Stade Jacques Rimbault
- Interactive map of Stade Jacques Rimbault
- Former names: Stade des Grosses Plantes (1991–1993)
- Location: Chemin des Grosses Plantes 18000 Bourges, Centre-Val de Loire, France
- Coordinates: 47°06′57.9″N 2°23′44.0″E﻿ / ﻿47.116083°N 2.395556°E
- Owner: City of Bourges
- Capacity: 13,000 (7,500 seated)
- Record attendance: 8,187 (Bourges Foot vs Lyon, 5 January 2019)

Construction
- Opened: 29 June 1991
- Construction cost: 58 million FRF (1986)

Tenants
- Bourges 18 (1991–2021) Bourges Foot (0000–2021) Bourges Foot 18 (2021–present)

= Stade Jacques Rimbault =

Football stadium in Bourges, France

The Stade Jacques Rimbault is a football stadium located in Bourges, France. It is the home ground of Championnat National 1 club Bourges Foot 18.

Opened in 1991, the stadium was initially called the Stade des Grosses Plantes before being renamed after Jacques Rimbault, the mayor of Bourges who died in 1993.

== Notable matches ==
The Stade Jacques Rimbault hosted all professional Division 2 home fixtures of FC Bourges during the 1993–94 season.

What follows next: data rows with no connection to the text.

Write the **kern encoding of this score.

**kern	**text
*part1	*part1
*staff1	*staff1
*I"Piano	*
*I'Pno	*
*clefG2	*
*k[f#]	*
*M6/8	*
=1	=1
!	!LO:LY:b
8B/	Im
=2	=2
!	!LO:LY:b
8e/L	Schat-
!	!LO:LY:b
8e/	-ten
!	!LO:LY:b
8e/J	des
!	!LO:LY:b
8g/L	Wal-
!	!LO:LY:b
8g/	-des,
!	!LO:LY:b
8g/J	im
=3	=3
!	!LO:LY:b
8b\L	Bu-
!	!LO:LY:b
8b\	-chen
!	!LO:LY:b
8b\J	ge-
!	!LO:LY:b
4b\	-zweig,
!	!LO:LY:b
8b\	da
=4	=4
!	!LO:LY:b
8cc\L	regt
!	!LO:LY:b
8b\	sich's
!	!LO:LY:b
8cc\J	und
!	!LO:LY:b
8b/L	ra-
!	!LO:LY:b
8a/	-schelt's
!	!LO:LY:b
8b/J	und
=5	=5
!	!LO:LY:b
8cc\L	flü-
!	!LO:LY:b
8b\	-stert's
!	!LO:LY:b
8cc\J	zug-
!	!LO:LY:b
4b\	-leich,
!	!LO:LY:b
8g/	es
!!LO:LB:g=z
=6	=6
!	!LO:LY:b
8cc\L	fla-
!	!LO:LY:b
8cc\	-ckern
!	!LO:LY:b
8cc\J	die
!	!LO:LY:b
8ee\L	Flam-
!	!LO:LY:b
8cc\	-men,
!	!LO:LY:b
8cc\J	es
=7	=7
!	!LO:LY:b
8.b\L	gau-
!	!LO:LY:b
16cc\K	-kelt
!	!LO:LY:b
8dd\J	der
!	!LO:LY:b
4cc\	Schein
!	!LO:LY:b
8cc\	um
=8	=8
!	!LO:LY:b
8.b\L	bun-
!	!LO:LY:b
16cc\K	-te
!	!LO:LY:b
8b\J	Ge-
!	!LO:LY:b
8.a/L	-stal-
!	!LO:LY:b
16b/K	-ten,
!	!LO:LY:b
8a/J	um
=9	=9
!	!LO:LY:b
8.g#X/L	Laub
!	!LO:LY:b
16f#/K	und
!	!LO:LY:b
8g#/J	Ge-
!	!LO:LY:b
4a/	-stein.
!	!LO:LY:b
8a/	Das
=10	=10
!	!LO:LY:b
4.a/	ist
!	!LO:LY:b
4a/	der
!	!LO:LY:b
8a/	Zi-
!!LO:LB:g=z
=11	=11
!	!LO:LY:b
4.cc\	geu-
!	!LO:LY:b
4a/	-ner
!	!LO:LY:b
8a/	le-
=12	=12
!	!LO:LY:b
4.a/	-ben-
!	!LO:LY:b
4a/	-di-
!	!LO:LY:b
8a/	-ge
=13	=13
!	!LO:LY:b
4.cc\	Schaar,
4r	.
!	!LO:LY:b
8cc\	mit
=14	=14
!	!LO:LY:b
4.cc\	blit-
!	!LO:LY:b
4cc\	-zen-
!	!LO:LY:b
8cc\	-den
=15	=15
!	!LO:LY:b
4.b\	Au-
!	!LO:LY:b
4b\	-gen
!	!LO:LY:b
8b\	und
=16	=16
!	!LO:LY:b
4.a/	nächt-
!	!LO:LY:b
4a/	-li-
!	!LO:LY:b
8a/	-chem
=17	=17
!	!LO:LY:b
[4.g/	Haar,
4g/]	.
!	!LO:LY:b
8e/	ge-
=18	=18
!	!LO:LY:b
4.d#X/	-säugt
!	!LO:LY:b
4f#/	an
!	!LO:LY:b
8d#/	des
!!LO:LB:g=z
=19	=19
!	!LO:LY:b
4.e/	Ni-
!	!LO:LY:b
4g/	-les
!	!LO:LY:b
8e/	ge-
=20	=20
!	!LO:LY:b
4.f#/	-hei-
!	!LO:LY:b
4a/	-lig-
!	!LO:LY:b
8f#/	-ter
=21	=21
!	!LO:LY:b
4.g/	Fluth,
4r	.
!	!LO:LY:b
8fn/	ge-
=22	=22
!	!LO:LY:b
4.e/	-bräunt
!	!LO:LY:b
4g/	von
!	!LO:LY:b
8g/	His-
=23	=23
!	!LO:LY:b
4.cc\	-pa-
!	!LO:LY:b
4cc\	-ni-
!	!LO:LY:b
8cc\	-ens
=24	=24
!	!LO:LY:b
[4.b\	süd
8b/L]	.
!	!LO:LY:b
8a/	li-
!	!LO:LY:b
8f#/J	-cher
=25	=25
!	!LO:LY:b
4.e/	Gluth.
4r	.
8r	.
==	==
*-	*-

The stadium notably hosted a match between the France U21 and Estonia U21 national teams on 27 May 2009, the game ending in a 3–0 victory for the French. The final of the 2011–12 Coupe de France Féminine was also hosted here, when Lyon beat Montpellier by a score of 2–1. Lastly, the semi-finals of the 2016–17 Coupe Gambardella took place at the stadium, which was a neutral venue.